AIM OF THE TASK: Output the lines of all the rows below as a JSON list of strings, one string per line, omitting any blank lines.

INFORMATION GIVEN:
+++

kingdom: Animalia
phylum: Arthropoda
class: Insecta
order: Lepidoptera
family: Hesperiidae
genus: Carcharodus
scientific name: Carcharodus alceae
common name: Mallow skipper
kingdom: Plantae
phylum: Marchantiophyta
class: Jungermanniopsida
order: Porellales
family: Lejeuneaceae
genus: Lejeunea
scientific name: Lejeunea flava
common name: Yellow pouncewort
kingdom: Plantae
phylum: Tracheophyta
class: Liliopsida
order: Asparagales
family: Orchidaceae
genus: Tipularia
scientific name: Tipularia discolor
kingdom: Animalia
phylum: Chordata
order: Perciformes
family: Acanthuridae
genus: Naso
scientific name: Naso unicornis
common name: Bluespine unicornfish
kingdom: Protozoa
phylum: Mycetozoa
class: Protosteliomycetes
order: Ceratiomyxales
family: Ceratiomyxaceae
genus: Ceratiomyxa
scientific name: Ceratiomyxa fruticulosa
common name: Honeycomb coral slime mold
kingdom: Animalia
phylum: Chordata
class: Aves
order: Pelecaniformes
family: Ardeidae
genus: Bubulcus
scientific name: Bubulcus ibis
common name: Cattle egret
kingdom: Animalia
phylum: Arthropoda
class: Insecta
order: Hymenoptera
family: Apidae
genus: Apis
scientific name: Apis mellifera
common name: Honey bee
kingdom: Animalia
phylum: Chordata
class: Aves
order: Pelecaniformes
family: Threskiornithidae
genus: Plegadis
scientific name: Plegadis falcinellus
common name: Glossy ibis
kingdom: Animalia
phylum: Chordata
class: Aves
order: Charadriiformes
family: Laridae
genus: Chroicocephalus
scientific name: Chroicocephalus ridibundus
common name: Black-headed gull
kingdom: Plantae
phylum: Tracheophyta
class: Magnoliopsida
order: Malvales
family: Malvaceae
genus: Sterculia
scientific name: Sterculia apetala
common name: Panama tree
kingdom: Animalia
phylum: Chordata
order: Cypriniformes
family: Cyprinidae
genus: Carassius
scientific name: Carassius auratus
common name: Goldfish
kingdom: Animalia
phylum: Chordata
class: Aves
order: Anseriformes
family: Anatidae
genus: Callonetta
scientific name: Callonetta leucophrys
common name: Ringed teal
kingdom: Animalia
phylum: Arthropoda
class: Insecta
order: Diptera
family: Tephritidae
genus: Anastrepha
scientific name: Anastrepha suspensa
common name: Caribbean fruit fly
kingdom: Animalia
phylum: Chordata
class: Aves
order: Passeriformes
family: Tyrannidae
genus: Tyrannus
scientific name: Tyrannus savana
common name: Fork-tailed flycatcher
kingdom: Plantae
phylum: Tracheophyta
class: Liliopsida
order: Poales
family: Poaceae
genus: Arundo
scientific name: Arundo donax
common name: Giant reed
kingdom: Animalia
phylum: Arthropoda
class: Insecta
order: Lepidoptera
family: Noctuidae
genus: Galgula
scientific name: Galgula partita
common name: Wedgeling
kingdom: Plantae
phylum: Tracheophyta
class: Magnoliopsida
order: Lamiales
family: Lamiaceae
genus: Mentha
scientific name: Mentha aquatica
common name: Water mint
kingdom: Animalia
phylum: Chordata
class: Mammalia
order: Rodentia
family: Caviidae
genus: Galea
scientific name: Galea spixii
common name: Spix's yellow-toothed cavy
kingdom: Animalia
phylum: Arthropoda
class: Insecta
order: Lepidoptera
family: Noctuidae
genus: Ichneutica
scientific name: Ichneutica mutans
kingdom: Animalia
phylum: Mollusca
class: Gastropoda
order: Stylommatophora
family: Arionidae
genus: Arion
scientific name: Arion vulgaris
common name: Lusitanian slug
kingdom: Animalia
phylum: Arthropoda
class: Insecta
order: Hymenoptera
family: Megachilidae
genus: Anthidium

+++

RESULT OF THIS TASK:
[
  "kingdom: Animalia",
  "phylum: Arthropoda",
  "class: Insecta",
  "order: Lepidoptera",
  "family: Hesperiidae",
  "genus: Carcharodus",
  "scientific name: Carcharodus alceae",
  "common name: Mallow skipper",
  "kingdom: Plantae",
  "phylum: Marchantiophyta",
  "class: Jungermanniopsida",
  "order: Porellales",
  "family: Lejeuneaceae",
  "genus: Lejeunea",
  "scientific name: Lejeunea flava",
  "common name: Yellow pouncewort",
  "kingdom: Plantae",
  "phylum: Tracheophyta",
  "class: Liliopsida",
  "order: Asparagales",
  "family: Orchidaceae",
  "genus: Tipularia",
  "scientific name: Tipularia discolor",
  "kingdom: Animalia",
  "phylum: Chordata",
  "order: Perciformes",
  "family: Acanthuridae",
  "genus: Naso",
  "scientific name: Naso unicornis",
  "common name: Bluespine unicornfish",
  "kingdom: Protozoa",
  "phylum: Mycetozoa",
  "class: Protosteliomycetes",
  "order: Ceratiomyxales",
  "family: Ceratiomyxaceae",
  "genus: Ceratiomyxa",
  "scientific name: Ceratiomyxa fruticulosa",
  "common name: Honeycomb coral slime mold",
  "kingdom: Animalia",
  "phylum: Chordata",
  "class: Aves",
  "order: Pelecaniformes",
  "family: Ardeidae",
  "genus: Bubulcus",
  "scientific name: Bubulcus ibis",
  "common name: Cattle egret",
  "kingdom: Animalia",
  "phylum: Arthropoda",
  "class: Insecta",
  "order: Hymenoptera",
  "family: Apidae",
  "genus: Apis",
  "scientific name: Apis mellifera",
  "common name: Honey bee",
  "kingdom: Animalia",
  "phylum: Chordata",
  "class: Aves",
  "order: Pelecaniformes",
  "family: Threskiornithidae",
  "genus: Plegadis",
  "scientific name: Plegadis falcinellus",
  "common name: Glossy ibis",
  "kingdom: Animalia",
  "phylum: Chordata",
  "class: Aves",
  "order: Charadriiformes",
  "family: Laridae",
  "genus: Chroicocephalus",
  "scientific name: Chroicocephalus ridibundus",
  "common name: Black-headed gull",
  "kingdom: Plantae",
  "phylum: Tracheophyta",
  "class: Magnoliopsida",
  "order: Malvales",
  "family: Malvaceae",
  "genus: Sterculia",
  "scientific name: Sterculia apetala",
  "common name: Panama tree",
  "kingdom: Animalia",
  "phylum: Chordata",
  "order: Cypriniformes",
  "family: Cyprinidae",
  "genus: Carassius",
  "scientific name: Carassius auratus",
  "common name: Goldfish",
  "kingdom: Animalia",
  "phylum: Chordata",
  "class: Aves",
  "order: Anseriformes",
  "family: Anatidae",
  "genus: Callonetta",
  "scientific name: Callonetta leucophrys",
  "common name: Ringed teal",
  "kingdom: Animalia",
  "phylum: Arthropoda",
  "class: Insecta",
  "order: Diptera",
  "family: Tephritidae",
  "genus: Anastrepha",
  "scientific name: Anastrepha suspensa",
  "common name: Caribbean fruit fly",
  "kingdom: Animalia",
  "phylum: Chordata",
  "class: Aves",
  "order: Passeriformes",
  "family: Tyrannidae",
  "genus: Tyrannus",
  "scientific name: Tyrannus savana",
  "common name: Fork-tailed flycatcher",
  "kingdom: Plantae",
  "phylum: Tracheophyta",
  "class: Liliopsida",
  "order: Poales",
  "family: Poaceae",
  "genus: Arundo",
  "scientific name: Arundo donax",
  "common name: Giant reed",
  "kingdom: Animalia",
  "phylum: Arthropoda",
  "class: Insecta",
  "order: Lepidoptera",
  "family: Noctuidae",
  "genus: Galgula",
  "scientific name: Galgula partita",
  "common name: Wedgeling",
  "kingdom: Plantae",
  "phylum: Tracheophyta",
  "class: Magnoliopsida",
  "order: Lamiales",
  "family: Lamiaceae",
  "genus: Mentha",
  "scientific name: Mentha aquatica",
  "common name: Water mint",
  "kingdom: Animalia",
  "phylum: Chordata",
  "class: Mammalia",
  "order: Rodentia",
  "family: Caviidae",
  "genus: Galea",
  "scientific name: Galea spixii",
  "common name: Spix's yellow-toothed cavy",
  "kingdom: Animalia",
  "phylum: Arthropoda",
  "class: Insecta",
  "order: Lepidoptera",
  "family: Noctuidae",
  "genus: Ichneutica",
  "scientific name: Ichneutica mutans",
  "kingdom: Animalia",
  "phylum: Mollusca",
  "class: Gastropoda",
  "order: Stylommatophora",
  "family: Arionidae",
  "genus: Arion",
  "scientific name: Arion vulgaris",
  "common name: Lusitanian slug",
  "kingdom: Animalia",
  "phylum: Arthropoda",
  "class: Insecta",
  "order: Hymenoptera",
  "family: Megachilidae",
  "genus: Anthidium"
]